§ DETALLES DE LA TAREA:
¿Puedes duplicar íntegramente el texto sobre la fotografía y la memoria, sin alterar nada?

Realidad,
pasado y emoción parpadean de forma compleja en torno a la fotografía; quiénes
no habremos querido robarle al tiempo una prueba de ese fragmento de
experiencia vivido, agarrar una copia capaz de reproducirla físicamente cuantas
veces lo deseemos. Nos aferramos a un trozo de papel donde el reflejo de aquel
instante perdura físicamente hasta que la nostalgia nos recuerda que ha dejado
de existir, que la imagen que tenemos delante es tan sólo la sombra del momento
vivido.
| Archivo LOTY, Calle y puerta de Toledo, IPCE. |
Es
indudable que la fotografía construye memoria, es más, como un catalejo mágico
nos invita a mirar a un pasado desconocido, a conocer otros rostros, distintas
miradas, ciudades, acontecimientos o épocas que no están al alcance de nuestra
imaginación. Nos transporta a expresiones y vivencias que algún día fueron,
revive anécdotas, parajes, calles, mercados, ambientes... que no sólo
enriquecen nuestro conocimiento, sensibilidad e imaginación, sino que sirven de
bálsamo para aliviar nuestra nostalgia:
“Cuando
el monótono gotear de la lluvia invernal nos arrincona en el hogar solitario de
donde huyeron los hijos, esas colecciones nos desentumecen, evocando los días
placenteros de la juventud y madurez. ¡Qué pena se siente al pensar en la
muchedumbre de seres ignotos, descendidos a la tumba y que viven y palpitan,
sin embargo en nuestras viejas fotocopias [sic]. Saludemos de pasada a estos
muertos transeúntes, ignorantes de que, gracias a nuestro objeto, alcanzaron
una sombra de vida y un momento de actualidad 1”.

§ INFORMACIÓN PROPORCIONADA:
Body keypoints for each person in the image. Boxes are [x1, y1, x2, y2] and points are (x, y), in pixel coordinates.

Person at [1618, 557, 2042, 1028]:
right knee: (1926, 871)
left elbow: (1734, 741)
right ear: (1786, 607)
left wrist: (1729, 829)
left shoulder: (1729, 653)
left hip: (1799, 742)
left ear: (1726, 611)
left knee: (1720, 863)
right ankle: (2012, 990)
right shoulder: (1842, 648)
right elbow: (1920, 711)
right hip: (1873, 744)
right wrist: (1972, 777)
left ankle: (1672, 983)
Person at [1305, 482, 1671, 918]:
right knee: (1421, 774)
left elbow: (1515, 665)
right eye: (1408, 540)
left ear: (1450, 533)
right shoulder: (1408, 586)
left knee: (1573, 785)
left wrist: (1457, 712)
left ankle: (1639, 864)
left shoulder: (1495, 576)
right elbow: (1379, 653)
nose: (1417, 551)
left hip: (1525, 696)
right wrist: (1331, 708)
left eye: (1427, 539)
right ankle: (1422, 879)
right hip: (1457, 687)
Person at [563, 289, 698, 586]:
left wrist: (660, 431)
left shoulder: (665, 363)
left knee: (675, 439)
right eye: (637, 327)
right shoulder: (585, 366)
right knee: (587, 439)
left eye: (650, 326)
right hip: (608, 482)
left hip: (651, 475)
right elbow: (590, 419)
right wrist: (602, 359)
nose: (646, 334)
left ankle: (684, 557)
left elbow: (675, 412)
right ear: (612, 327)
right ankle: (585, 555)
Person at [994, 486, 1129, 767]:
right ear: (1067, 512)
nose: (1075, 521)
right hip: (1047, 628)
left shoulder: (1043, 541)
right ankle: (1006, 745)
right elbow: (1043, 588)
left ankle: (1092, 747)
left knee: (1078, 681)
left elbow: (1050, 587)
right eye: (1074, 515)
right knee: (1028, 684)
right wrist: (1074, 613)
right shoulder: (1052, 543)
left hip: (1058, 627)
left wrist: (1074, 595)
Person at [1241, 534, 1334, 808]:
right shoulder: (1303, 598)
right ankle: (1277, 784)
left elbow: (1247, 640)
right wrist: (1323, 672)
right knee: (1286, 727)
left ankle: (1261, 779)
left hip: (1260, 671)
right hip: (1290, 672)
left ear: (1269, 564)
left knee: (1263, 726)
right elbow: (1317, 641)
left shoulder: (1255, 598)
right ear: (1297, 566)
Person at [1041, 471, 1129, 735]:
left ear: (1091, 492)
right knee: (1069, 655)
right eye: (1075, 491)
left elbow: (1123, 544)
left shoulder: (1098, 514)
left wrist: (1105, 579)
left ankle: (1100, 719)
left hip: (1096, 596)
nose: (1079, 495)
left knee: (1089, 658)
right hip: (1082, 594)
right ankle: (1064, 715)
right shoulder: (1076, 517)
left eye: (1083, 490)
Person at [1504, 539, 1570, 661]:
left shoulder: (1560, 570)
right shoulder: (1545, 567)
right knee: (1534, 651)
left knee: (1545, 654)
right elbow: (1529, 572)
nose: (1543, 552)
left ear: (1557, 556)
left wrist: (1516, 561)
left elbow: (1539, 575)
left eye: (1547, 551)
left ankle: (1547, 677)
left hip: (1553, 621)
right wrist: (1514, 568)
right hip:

§ RESULTADO:
Realidad,
pasado y emoción parpadean de forma compleja en torno a la fotografía; quiénes
no habremos querido robarle al tiempo una prueba de ese fragmento de
experiencia vivido, agarrar una copia capaz de reproducirla físicamente cuantas
veces lo deseemos. Nos aferramos a un trozo de papel donde el reflejo de aquel
instante perdura físicamente hasta que la nostalgia nos recuerda que ha dejado
de existir, que la imagen que tenemos delante es tan sólo la sombra del momento
vivido.
| Archivo LOTY, Calle y puerta de Toledo, IPCE. |
Es
indudable que la fotografía construye memoria, es más, como un catalejo mágico
nos invita a mirar a un pasado desconocido, a conocer otros rostros, distintas
miradas, ciudades, acontecimientos o épocas que no están al alcance de nuestra
imaginación. Nos transporta a expresiones y vivencias que algún día fueron,
revive anécdotas, parajes, calles, mercados, ambientes... que no sólo
enriquecen nuestro conocimiento, sensibilidad e imaginación, sino que sirven de
bálsamo para aliviar nuestra nostalgia:
“Cuando
el monótono gotear de la lluvia invernal nos arrincona en el hogar solitario de
donde huyeron los hijos, esas colecciones nos desentumecen, evocando los días
placenteros de la juventud y madurez. ¡Qué pena se siente al pensar en la
muchedumbre de seres ignotos, descendidos a la tumba y que viven y palpitan,
sin embargo en nuestras viejas fotocopias [sic]. Saludemos de pasada a estos
muertos transeúntes, ignorantes de que, gracias a nuestro objeto, alcanzaron
una sombra de vida y un momento de actualidad 1”.